Die niederländische Zentralbank will sich an Tests von digitalen Zentralbankwährungen (CBDCs) in der Europäischen Union beteiligen.

In einem 45-seitigen Bericht, den die Bank am 21. April veröffentlichte, erklärte De Nederlandsche Bank (DNB), sie sei "bereit, eine führende Rolle" bei der Forschung und Entwicklung einer eigenen digitalen Währung sowie einer europaweiten digitalen Währung einzunehmen.  

Ein digitaler Euro soll grenzüberschreitende Zahlungen für alle teilnehmenden Mitgliedsstaaten schneller und billiger machen. Die Niederlande wären ein geeignetes Testgebiet, so der Bericht. 

Obwohl die Kryptowährung Libra nicht das Hauptthema des Berichts war, hob die DNB diese als mögliche Bedrohung der Währungsstabilität hervor. Die Zentralbank räumte ein, der Libra sei "der Grund, dass die DNB und andere Zentralbanken nun die Ausgabe einer eigenen digitalen Währung in Erwägung ziehen".

Verwendung von physischer Währung rückläufig 

Dem Bericht zufolge ist dieser Schritt zum Teil eine Reaktion auf die rückläufige Verwendung von Papiergeld und Münzen in den Niederlanden. Fast zwei Drittel aller Zahlungen in dem Land werden auf digitalem Weg getätigt.

Bei der Entwicklung einer digitalen Währung stellt der DNB-Bericht die Frage, "ob Zentralbanken eine neue Art von Geld bieten sollten, die besser auf die Bedürfnisse von Bürgern und Unternehmen abgestimmt ist".

Digitale Lösungen für Pandemie

Dem Bericht zufolge würden angesichts der Pandemie-Maßnahmen, die viele Unternehmen weltweit zur Schließung zwingen, diejenigen, die weiterhin in Betrieb sind, physisches Bargeld vermeiden:

"Viele Geschäfte bitten ihre Kunden nun ausdrücklich, nicht mit Bargeld zu bezahlen. Das bedeutet effektiv, dass nur privates Geld akzeptiert wird."

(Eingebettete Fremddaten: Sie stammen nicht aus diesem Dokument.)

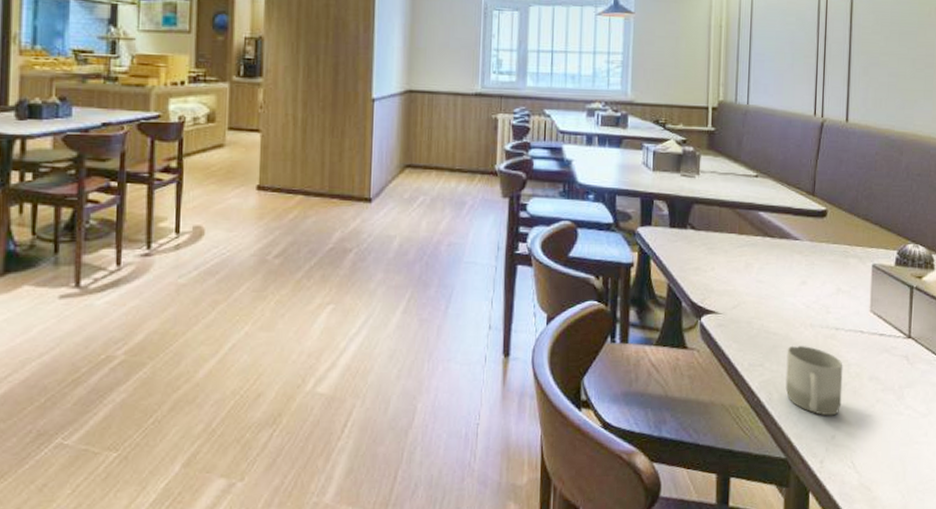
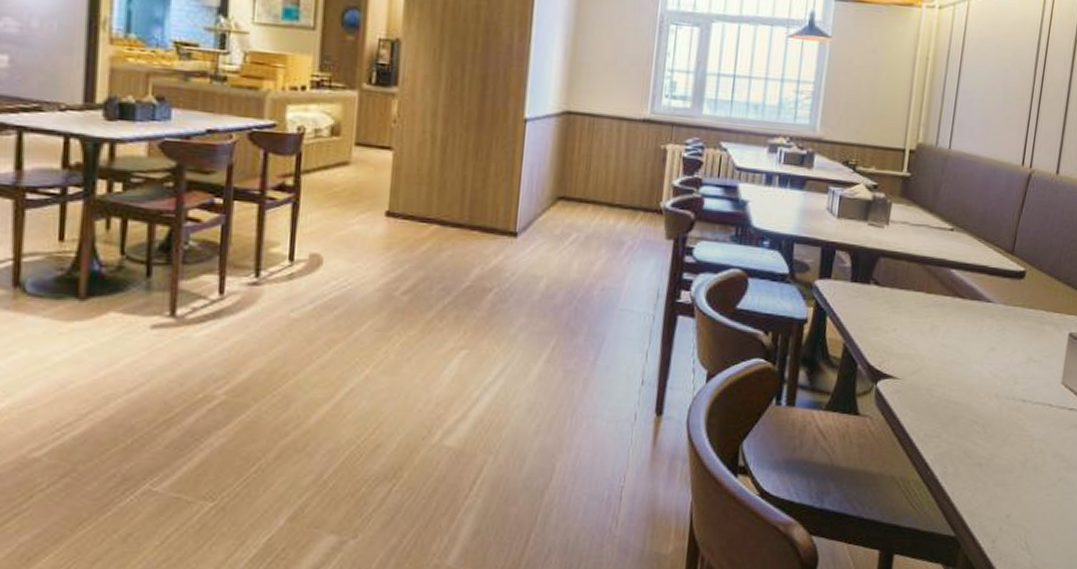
cup: present [785,345,843,416] -> none [962,416,1027,494]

Da das Geld, das wir verwenden, zu einem immer größeren Risiko wird, nimmt das Rennen um CBDCs an Geschwindigkeit zu. Das Risiko bezieht sich sowohl auf den physischen Gebrauch aufgrund des Risikos einer Weitergabe des Coronavirus als auch auf den finanziellen Aspekt, da die wirtschaftliche Zukunft ungewiss ist.

Die chinesischen Zentralbank gab am 4. April eine Erklärung heraus, in der es hieß, sie werde ihre CBDC-Entwicklung "zweifellos fortsetzen". Der digitale Yuan sei eine ihrer "obersten Prioritäten". Südkorea und Schweden starteten Pilotprogramme, um die Durchführbarkeit einer CBDC zu prüfen. 

Niederlande führt CBDC-Vorstoß an

EU-Mitglieder wie Frankreich haben vor kurzem begonnen, mit einem digitalen Euro zu experimentieren. Sogar der Präsident der Europäischen Zentralbank unterstützte die Beteiligung der Bank an der Entwicklung einer CBDC. Im DNB-Bericht heißt es jedoch, jede Entscheidung über einen digitalen Euro würde eine Zusammenarbeit zwischen den Mitgliedsstaaten erfordern.